Vista VMWare Release SysPrep/Activation Best Practice?

I'd like to have dev environments 'baselined' with certain software installed along with component packages. From time to time, a new software piece may be desired which I'd like to install in a clean VM until confidence is obtained that it's desirable to be on the production dev box.

I have been playing around with a test system trying to 'versionize' it by naming it like DevUsr0105 (major version 01, sub version 05, DevUsr is username) but this gets difficult with activation.

I can imagine a time frame from release of the next version before deprecating the previous version so at some times there may be two DevUsr type VMs in use. (New dev happening on the latest dev release, and completing previous work on the existing VM before retiring it.) There's obviously no problem paying for two OS licenses per Dev but I don't want the hassle of calling in to migrate an activation. (Also - isn't there a limit on the # of migrations per license?)

Each developer would grab the latest production developer VM whenever a new release is available. Any of their local customizations would be versionized in their SVN repository to ensure a clean migration without a lot of manual work.

So is the latest release sysprep'ed and ready for final activation by the developer? Do we really need to transfer the activation or re-activate the OS on every dev VM release?

VM's are not actively being utilized yet by developers and I'm just looking for feedback on how something like this is being handled by others before wasting a lot time going down the wrong path.


Solution 1:

I actually just created 3 XP VMs for a group of developers. One for IE6, IE7, and IE8.

Sysprep requires you to re-activate the windows on each deployment. Rather than giving each developer their own test VM. Why not deploy three or four, and tell them that every friday these will be reset from an earlier snapshot?

Developers tend to leave a lot of litter wherever they work.
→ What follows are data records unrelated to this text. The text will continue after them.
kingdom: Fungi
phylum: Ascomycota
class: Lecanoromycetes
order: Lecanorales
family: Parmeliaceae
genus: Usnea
Leaving services and ports open to the world. And using services bound to admin accounts. This is doubly true in a test environment.

Last week I shut off a web server thinking that since the website was no longer maintained, we didn't need the server anymore. Wrong. A small group of devs had been using the server to store source code and run scheduled tasks.

Setting a limit, once every week or two, on the time a dev system can be used may help keep your network clean.